Washington Wildfires

Team Members: Saumya Sinha, Charlie Godfrey, Kelsey Maass, Connor Sawaske


Fire date range:


Thousands of acres burned:


Fire cause:
Lightning Arson Campfire
Fireworks Other

DNR Logo

Washington Wildfires

1973-2017


Design Rationale

At the end of last summer the West Coast (Washington included) weathered an onslaught of wildfires. In the aftermath, a pressing question is whether such fires have become more frequent and/or more severe. While this data set can be used to investigate such questions, it is flexible enough to address others - for instance, one can look into leading causes. While Smokey the Bear commercials tend to give the impression that unattended campfires are a major cause of forest fires, using the above visualization we see that in the data set at hand they account for only a few relatively small fires. The leading cause in this data? Lightning. Disclaimer: it's still really important to keep an eye on your fire until you put it out completely!

Our data source is the "Washington Large Fires 1973-2017" data set from the state DNR - each row corresponds to an individual wildfire. The most exciting column of the data consists of geoJSON files providing the fire perimeters. These are overlayed on a Google map - go ahead, drag and zoom to find an area of interest! While we also considered a simultaneous-filtering visualization along the lines of the baseball stats example in class (i.e. 3 different histograms, binning the fires by year, area and cause respectively), we saw geographic location and extent as a key variable of interest; after that a map was the natural choice.

The primary numerical columns are date and area - these can be used for filtering using the sliders under the map. The interesting nominal columns are name and cause - you can filter by cause using checkboxes, and hover over an individual fire to access its name from a "details-on-demand" tooltip. Observe that the tooltip also contains the date, acreage and cause - this encoding is semi-redundant, but important since the interactive filters only pin down intervals for the date and area, and a subset of the causes. Not surprisingly, we arranged so that the selected fire glows red.

The cause of many of the fires has been binned as "other" for the purposes of checkbox filtering - this is for several reasons: in exploratory data analysis we found many fires with "unknown" cause, as well as some causes with very low incidence (e.g. "railroad"). There were also some incorrectly entered causes (for instance "miscelaneouS"). Aggregating these allowed us to limit the number of checkboxes. Note however that the causes are not aggregated in the tooltips.

Design & Development Process

We first met as a team to decide on a basic vision of the final product - Charlie pitched the idea of a wildfire map. The next step was tracking down data sources, grappling with various formats for geographical data and engaging in some exploratory data analysis. Ultimately we decided on the data used in the project because it came in geoJSON format (convenient for both d3 and Google applications) and it wasn't too large. We made it even smaller by compressing the geoJSON data from the DNR using mapshaper.org.

We should mention that the DNR site does feature an ArcGIS interactive map (and a quick Google will yield several other wildfire maps - they were all the rage last summer). So, this is not a novel graphic - however we do feel that our version was built with particular attention to design details.

At this point we reconvened to discuss implementation. The two major hurdles this project presented were displaying geographic data and enabling interactivity. After Charlie built a couple rough, static map prototypes (not fit to print!) we opted for the Google Maps Javascript API - this is used to generate an underlying map object and a data layer containing wildfire perimeters satisfying the current filtering criterion. We have Kelsey to thank for finding the API, learning its syntax and figuring out how to make it work with d3 to overlay data; along the way we benefited from several helpful examples. See "mapScript.js" in the githib repository.

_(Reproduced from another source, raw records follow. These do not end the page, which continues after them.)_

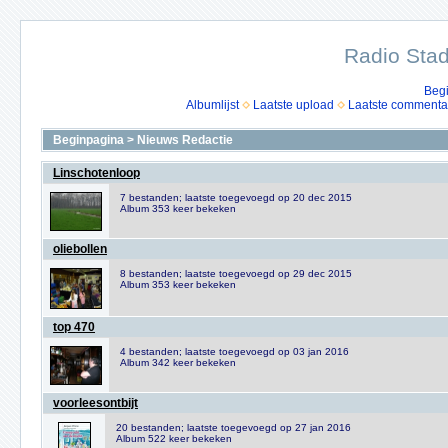
Radio Stad
Beg
Albumlijst
Laatste upload
Laatste commenta
Beginpagina
>
Nieuws Redactie
Linschotenloop
7 bestanden; laatste toegevoegd op 20 dec 2015
Album 353 keer bekeken
oliebollen
8 bestanden; laatste toegevoegd op 29 dec 2015
Album 353 keer bekeken
top 470
4 bestanden; laatste toegevoegd op 03 jan 2016
Album 342 keer bekeken
voorleesontbijt
20 bestanden; laatste toegevoegd op 27 jan 2016
Album 522 keer bekeken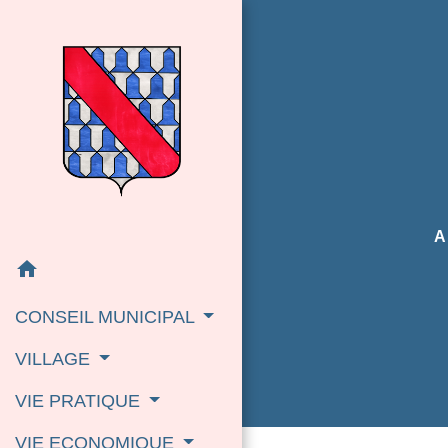
A
home
CONSEIL MUNICIPAL
VILLAGE
VIE PRATIQUE
VIE ECONOMIQUE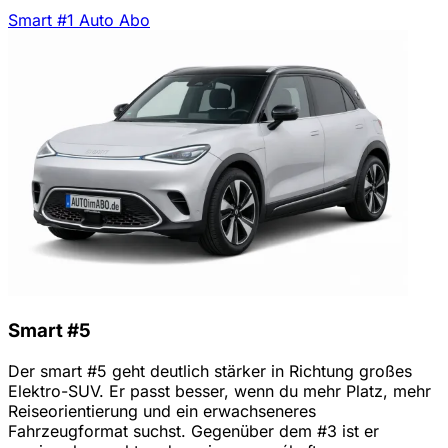
Smart #1 Auto Abo
Smart #5
Der smart #5 geht deutlich stärker in Richtung großes
Elektro-SUV. Er passt besser, wenn du mehr Platz, mehr
Reiseorientierung und ein erwachseneres
Fahrzeugformat suchst. Gegenüber dem #3 ist er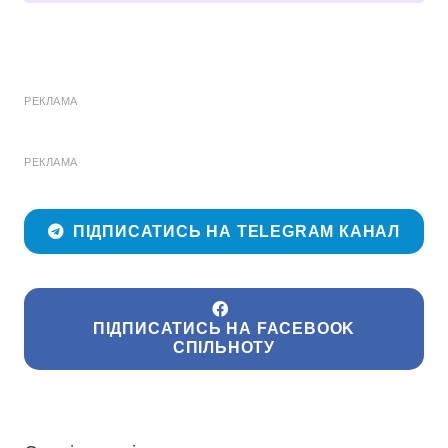
РЕКЛАМА
РЕКЛАМА
ПІДПИСАТИСЬ НА TELEGRAM КАНАЛ
ПІДПИСАТИСЬ НА FACEBOOK
СПІЛЬНОТУ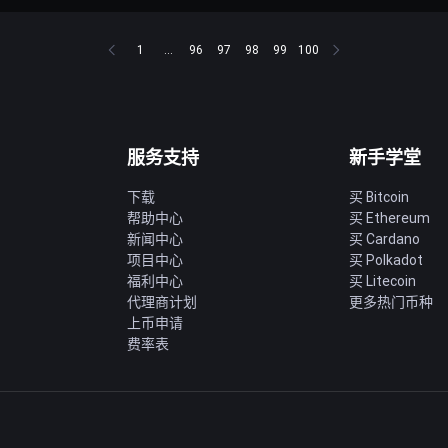
1
...
96
97
98
99
100
服务支持
新手学堂
下载
买 Bitcoin
帮助中心
买 Ethereum
新闻中心
买 Cardano
项目中心
买 Polkadot
福利中心
买 Litecoin
代理商计划
更多热门币种
上币申请
费率表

For filtering and interactivity, we took the d3 tutorial offered in class as a starting point and tracked down a couple more examples (have we thanked Mike Bostock personally yet?) using tooltips. The filtering, sliders and checkboxes you see here are due to Connor and Saumya. See the later parts of "mapScript.js" and "sliderScript.js".

We all collaborated on github over the course of the project, and met on Monday, April 30th to push all the branches together. Charlie wrote this writeup. Each of us spent 20+ hours working on the project, for a total of roughly 100 people-hours (we are all math grad students, frantically climbing the Javascript learning curve).